On June 15, 2015, Dee Dee Blanchard was found murdered in her Springfield, Mo. home, and her wheelchair-bound daughter, Gypsy Rose Blanchard, was reported missing. But after Gypsy was tracked to Wisconsin and implicated in the murder, what started out as a grisly tale of matricide morphed into a bizarre story of deception and abuse.
Erin Lee Carr (“Thought Crimes: The Case of the Cannibal Cop”) returns to HBO to explore another true-crime story in the age of social media in MOMMY DEAD AND DEAREST, a shocking look at one of psychology’s most controversial conditions: Munchausen by proxy syndrome. Featuring exclusive interviews with Gypsy Rose Blanchard from prison, the provocative documentary untangles a web of lies, child abuse, mental illness and forbidden love when it debuts MONDAY, MAY 15 (10:00-11:30 p.m. ET/PT).
The film will also be available on HBO On Demand, HBO NOW, HBO GO and affiliate portals.
Following the murder of Dee Dee Blanchard and the disappearance of Gypsy Rose Blanchard, a Facebook post stating, “That Bitch is Dead,” led investigators to Wisconsin. In the disturbing sequence of events that ensued, Gypsy was implicated in her mother’s murder and it was discovered she had been the victim of her mother’s abuse via Munchausen by proxy syndrome since early childhood. MOMMY DEAD AND DEAREST unravels this complicated tale of a mother whose deception subjected her daughter to decades of unnecessary medical treatment – until she reached her tragic breaking point.
MOMMY DEAD AND DEAREST includes interrogation-room footage of Gypsy, her boyfriend, Nick Godejohn, and various family members, as well as intimate home videos and family photos, medical records, text messages and courtroom video. In addition to candid interviews with Gypsy from prison, the film features interviews with her father and stepmother, Rod and Kristy; Dee Dee’s father and stepmother, Claude and Laura; Dr. Bernardo Flasterstein, a pediatric neurologist who was one of the few to raise concerns about Dee Dee’s claims; Gypsy’s lawyer, Mike Stanfield; Greene County prosecutor Dan Patterson; Dr. Marc Feldman, an expert on Munchausen by proxy syndrome; and journalist Michelle Dean, who covered the story for BuzzFeed, among others.

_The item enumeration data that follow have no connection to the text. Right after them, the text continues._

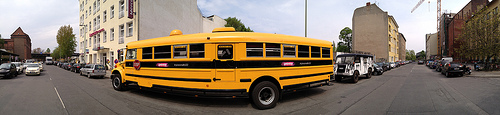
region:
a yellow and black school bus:
[79, 25, 376, 104]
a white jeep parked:
[311, 41, 384, 109]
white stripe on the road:
[41, 68, 76, 113]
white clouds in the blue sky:
[252, 5, 337, 26]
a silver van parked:
[65, 59, 109, 79]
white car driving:
[21, 51, 41, 81]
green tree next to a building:
[52, 16, 88, 65]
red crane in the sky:
[405, 0, 447, 61]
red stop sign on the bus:
[129, 51, 154, 88]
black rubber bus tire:
[237, 62, 287, 113]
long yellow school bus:
[111, 25, 333, 107]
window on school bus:
[216, 43, 231, 58]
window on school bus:
[323, 46, 330, 55]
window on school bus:
[311, 46, 320, 58]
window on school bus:
[297, 44, 307, 58]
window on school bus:
[264, 42, 280, 55]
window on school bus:
[245, 42, 262, 53]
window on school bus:
[187, 45, 205, 57]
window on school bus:
[171, 42, 187, 55]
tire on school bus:
[249, 80, 277, 107]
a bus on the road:
[94, 4, 347, 111]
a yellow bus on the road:
[103, 17, 355, 114]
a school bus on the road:
[107, 5, 351, 113]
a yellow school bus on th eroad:
[96, 10, 364, 113]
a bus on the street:
[111, 20, 361, 113]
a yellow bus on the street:
[115, 24, 325, 112]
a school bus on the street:
[90, 9, 400, 107]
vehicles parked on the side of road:
[330, 15, 494, 109]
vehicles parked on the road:
[315, 27, 497, 113]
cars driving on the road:
[4, 41, 71, 111]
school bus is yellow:
[111, 26, 336, 111]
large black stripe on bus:
[123, 59, 336, 69]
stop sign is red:
[132, 58, 140, 68]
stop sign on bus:
[131, 58, 140, 68]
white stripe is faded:
[45, 71, 65, 114]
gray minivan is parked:
[80, 62, 106, 78]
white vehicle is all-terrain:
[331, 52, 373, 83]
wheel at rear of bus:
[250, 79, 280, 109]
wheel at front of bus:
[110, 69, 120, 89]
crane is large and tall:
[407, 1, 442, 51]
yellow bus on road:
[87, 26, 340, 88]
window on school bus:
[139, 45, 155, 63]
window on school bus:
[122, 50, 138, 64]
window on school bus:
[155, 43, 172, 58]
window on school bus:
[284, 41, 295, 55]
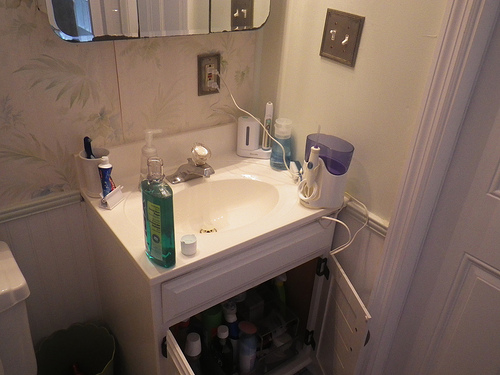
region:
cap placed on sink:
[173, 229, 208, 257]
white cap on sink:
[173, 230, 207, 263]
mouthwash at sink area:
[128, 155, 184, 279]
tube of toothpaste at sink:
[92, 153, 125, 200]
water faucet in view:
[174, 134, 215, 195]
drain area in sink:
[189, 211, 224, 235]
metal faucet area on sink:
[171, 150, 232, 193]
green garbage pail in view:
[23, 311, 121, 370]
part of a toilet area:
[1, 232, 38, 369]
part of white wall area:
[348, 110, 410, 152]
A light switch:
[317, 8, 365, 68]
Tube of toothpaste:
[95, 155, 117, 197]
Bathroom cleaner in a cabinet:
[235, 321, 255, 373]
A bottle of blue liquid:
[272, 117, 292, 172]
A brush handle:
[81, 136, 96, 158]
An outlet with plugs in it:
[199, 53, 221, 93]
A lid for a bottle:
[180, 232, 197, 257]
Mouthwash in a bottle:
[139, 155, 175, 266]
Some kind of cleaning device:
[301, 135, 353, 213]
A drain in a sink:
[200, 223, 216, 234]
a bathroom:
[2, 5, 499, 367]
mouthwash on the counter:
[143, 157, 174, 264]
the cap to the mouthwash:
[183, 237, 196, 252]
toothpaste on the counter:
[100, 157, 122, 201]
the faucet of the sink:
[180, 143, 221, 179]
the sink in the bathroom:
[181, 184, 272, 227]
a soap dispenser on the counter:
[144, 129, 157, 155]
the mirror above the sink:
[53, 5, 258, 32]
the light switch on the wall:
[316, 10, 359, 63]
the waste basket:
[41, 319, 121, 365]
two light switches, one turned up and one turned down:
[318, 6, 366, 69]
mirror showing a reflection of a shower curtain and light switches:
[43, 2, 273, 44]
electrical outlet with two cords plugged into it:
[196, 51, 222, 98]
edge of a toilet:
[0, 239, 40, 374]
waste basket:
[33, 319, 118, 374]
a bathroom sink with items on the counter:
[72, 120, 347, 288]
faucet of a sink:
[164, 140, 215, 185]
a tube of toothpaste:
[96, 154, 126, 211]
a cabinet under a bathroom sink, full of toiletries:
[159, 212, 374, 374]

The Blanchards had moved to Springfield after Hurricane Katrina, and Gypsy became known there as a wheelchair-bound girl suffering from leukemia, muscular dystrophy and seizures. The community rallied around the pair, with neighbors and national organizations providing donations, housing and even trips to Disney World. But it was all a lie: Gypsy’s ailments were entirely the invention of Dee Dee, who deceived doctors, friends, neighbors, family members and even Gypsy’s father, Rod.
At home in Louisiana with his current wife, Kristy, Rod recalls how Dee Dee said their daughter had sleep apnea at three months old, which snowballed into other disorders over the years. When Rod and Dee Dee’s families became suspicious of her claims, she moved with Gypsy to Springfield.
From prison, Gypsy describes her mom as “unique” and “overprotective,” adding, “I really didn’t think any abuse was going on.” Dee Dee told Gypsy she had asthma, epilepsy, hearing and vision problems, and mental retardation, and convinced her she was younger than her actual age. Gypsy was on dozens of medications, which induced symptoms of illnesses she didn’t have. She also had a feeding tube that had to be periodically replaced through a painful procedure.